Syracuse, NY -- Cameron Lassiter believes he has an alternative to demolition when it comes to doing something about Syracuse’s 1,600 vacant buildings.
“Just take one house down and then use the material from that house to patch up all these other houses that are scheduled to be demolished. Then you’re saving those houses from being taken down,” Lassiter said. “All they need is a little patchwork.”
Hence the name for Patchwork Collective, a fledgling deconstruction enterprise started by Lassiter, Jimmy Brunner and Paulina Kernacova, students at the Syracuse University School of Architecture.
Patchwork grew out of a design entrepreneurship class taught by SU architecture professor Kevin Lair. The class started thinking about designing new uses for the stuff we throw away.
Lassiter, 26, and Brunner, 35, are architects studying for their master’s degrees. Kernacova, 24, an undergraduate, honed in on construction and demolition debris. C&D waste makes up 40 to 60 percent of a city’s waste stream, Lassiter said.
“That’s a huge amount of material that could potentially be usable again,” he said.
The key word is “potentially,” because a lot of choreography is involved to make deconstruction an efficient, cost-effective alternative to demolition.
You need to know what buildings face demolition, what kind of materials are in them and how much of it is there. You need a work force of people schooled in taking apart buildings and putting them back together. You need a plan for using the materials before you start deconstruction, to avoid storage costs. Finally, you need the design skills to make something useful and aesthetically pleasing out of what otherwise would be considered junk.
Some of these things are happening in Syracuse, but in a decentralized fashion. “It’s really just us connecting the dots that are already there,” Lassiter said.
One of those dots is D-Build, a Syracuse design/deconstruction/development business started by industrial designer Rob Englert and SU design professor Don Carr. D-Build has begun to fill the information breach by creating an online marketplace for reclaimed materials and products made from them.
Both Patchwork and D-Build are in the orbit of iBox, an idea factory for sustainable business practices formed by Syracuse University, the Syracuse Center of Excellence and others. Lair, the SU architecture professor, is deeply involved in iBox.
“They’re similar in that both are trying to find what combination in the whole deconstruction/reuse world is going to work for them,” Lair said. “If we can help mentor and make connections, maybe D-Build and Patchwork together will be successful.”

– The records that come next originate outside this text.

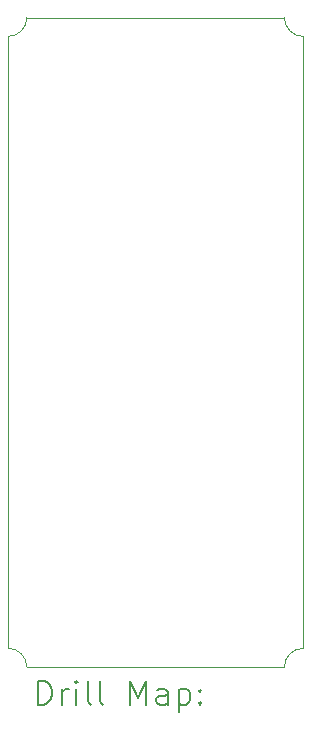
<source format=gbr>
%TF.GenerationSoftware,KiCad,Pcbnew,7.0.9*%
%TF.CreationDate,2025-03-23T18:33:56-04:00*%
%TF.ProjectId,Compact_Control,436f6d70-6163-4745-9f43-6f6e74726f6c,rev?*%
%TF.SameCoordinates,Original*%
%TF.FileFunction,Drillmap*%
%TF.FilePolarity,Positive*%
%FSLAX45Y45*%
G04 Gerber Fmt 4.5, Leading zero omitted, Abs format (unit mm)*
G04 Created by KiCad (PCBNEW 7.0.9) date 2025-03-23 18:33:56*
%MOMM*%
%LPD*%
G01*
G04 APERTURE LIST*
%ADD10C,0.100000*%
%ADD11C,0.200000*%
G04 APERTURE END LIST*
D10*
X160000Y-5500000D02*
G75*
G03*
X0Y-5340000I-160000J0D01*
G01*
X2500000Y-5340000D02*
G75*
G03*
X2340000Y-5500000I0J-160000D01*
G01*
X0Y-5340000D02*
X0Y-160000D01*
X2500000Y-160000D02*
X2500000Y-5340000D01*
X0Y-160000D02*
G75*
G03*
X160000Y0I0J160000D01*
G01*
X2340000Y0D02*
G75*
G03*
X2500000Y-160000I160000J0D01*
G01*
X2340000Y-5500000D02*
X160000Y-5500000D01*
X160000Y0D02*
X2340000Y0D01*
D11*
X255777Y-5816484D02*
X255777Y-5616484D01*
X255777Y-5616484D02*
X303396Y-5616484D01*
X303396Y-5616484D02*
X331967Y-5626008D01*
X331967Y-5626008D02*
X351015Y-5645055D01*
X351015Y-5645055D02*
X360539Y-5664103D01*
X360539Y-5664103D02*
X370062Y-5702198D01*
X370062Y-5702198D02*
X370062Y-5730769D01*
X370062Y-5730769D02*
X360539Y-5768865D01*
X360539Y-5768865D02*
X351015Y-5787912D01*
X351015Y-5787912D02*
X331967Y-5806960D01*
X331967Y-5806960D02*
X303396Y-5816484D01*
X303396Y-5816484D02*
X255777Y-5816484D01*
X455777Y-5816484D02*
X455777Y-5683150D01*
X455777Y-5721246D02*
X465301Y-5702198D01*
X465301Y-5702198D02*
X474824Y-5692674D01*
X474824Y-5692674D02*
X493872Y-5683150D01*
X493872Y-5683150D02*
X512920Y-5683150D01*
X579586Y-5816484D02*
X579586Y-5683150D01*
X579586Y-5616484D02*
X570063Y-5626008D01*
X570063Y-5626008D02*
X579586Y-5635531D01*
X579586Y-5635531D02*
X589110Y-5626008D01*
X589110Y-5626008D02*
X579586Y-5616484D01*
X579586Y-5616484D02*
X579586Y-5635531D01*
X703396Y-5816484D02*
X684348Y-5806960D01*
X684348Y-5806960D02*
X674824Y-5787912D01*
X674824Y-5787912D02*
X674824Y-5616484D01*
X808158Y-5816484D02*
X789110Y-5806960D01*
X789110Y-5806960D02*
X779586Y-5787912D01*
X779586Y-5787912D02*
X779586Y-5616484D01*
X1036729Y-5816484D02*
X1036729Y-5616484D01*
X1036729Y-5616484D02*
X1103396Y-5759341D01*
X1103396Y-5759341D02*
X1170063Y-5616484D01*
X1170063Y-5616484D02*
X1170063Y-5816484D01*
X1351015Y-5816484D02*
X1351015Y-5711722D01*
X1351015Y-5711722D02*
X1341491Y-5692674D01*
X1341491Y-5692674D02*
X1322444Y-5683150D01*
X1322444Y-5683150D02*
X1284348Y-5683150D01*
X1284348Y-5683150D02*
X1265301Y-5692674D01*
X1351015Y-5806960D02*
X1331967Y-5816484D01*
X1331967Y-5816484D02*
X1284348Y-5816484D01*
X1284348Y-5816484D02*
X1265301Y-5806960D01*
X1265301Y-5806960D02*
X1255777Y-5787912D01*
X1255777Y-5787912D02*
X1255777Y-5768865D01*
X1255777Y-5768865D02*
X1265301Y-5749817D01*
X1265301Y-5749817D02*
X1284348Y-5740293D01*
X1284348Y-5740293D02*
X1331967Y-5740293D01*
X1331967Y-5740293D02*
X1351015Y-5730769D01*
X1446253Y-5683150D02*
X1446253Y-5883150D01*
X1446253Y-5692674D02*
X1465301Y-5683150D01*
X1465301Y-5683150D02*
X1503396Y-5683150D01*
X1503396Y-5683150D02*
X1522443Y-5692674D01*
X1522443Y-5692674D02*
X1531967Y-5702198D01*
X1531967Y-5702198D02*
X1541491Y-5721246D01*
X1541491Y-5721246D02*
X1541491Y-5778388D01*
X1541491Y-5778388D02*
X1531967Y-5797436D01*
X1531967Y-5797436D02*
X1522443Y-5806960D01*
X1522443Y-5806960D02*
X1503396Y-5816484D01*
X1503396Y-5816484D02*
X1465301Y-5816484D01*
X1465301Y-5816484D02*
X1446253Y-5806960D01*
X1627205Y-5797436D02*
X1636729Y-5806960D01*
X1636729Y-5806960D02*
X1627205Y-5816484D01*
X1627205Y-5816484D02*
X1617682Y-5806960D01*
X1617682Y-5806960D02*
X1627205Y-5797436D01*
X1627205Y-5797436D02*
X1627205Y-5816484D01*
X1627205Y-5692674D02*
X1636729Y-5702198D01*
X1636729Y-5702198D02*
X1627205Y-5711722D01*
X1627205Y-5711722D02*
X1617682Y-5702198D01*
X1617682Y-5702198D02*
X1627205Y-5692674D01*
X1627205Y-5692674D02*
X1627205Y-5711722D01*
M02*

</source>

In addition to being an adviser to Patchwork, Lair also is a client. Lassiter and his colleagues are creating display boxes for the windows of his brick warehouse building on East Division Street in Syracuse’s Little Italy. The boxes will hold prototypes of green houses developed at iBox. The Patchwork crew also is designing a community gallery space in the basement.
For now, this type of work is the only revenue coming in. Patchwork has designed a bike rack made out of cast-iron radiators but needs a sale in order to make a prototype. Since June, it has received free office space and mentoring at the Student Sandbox, a business incubator inside the Tech Garden downtown. Lassiter, a soft-spoken Texan, stayed here all summer while Kernacova and Brunner took jobs out of town. They’re back in the classrooms of Slocum Hall this fall.
Patchwork’s business model is still evolving. It’s part architectural design and part deconstruction, and all of it is a nonprofit social enterprise. In addition to improving the housing stock of the city, the business would create jobs in deconstruction and construction.
“We’re not in it to make a profit,” Lassiter said. “We’re in it to see the deconstruction business thrive.”
That won’t happen overnight.
"One of the challenges to this kind of biz model is that it does take longer," Lair said. "It's easy to come up with something to make a buck, as compared to something sustainable. We're trying to find ways to incubate these businesses, give them support, give them more time to develop."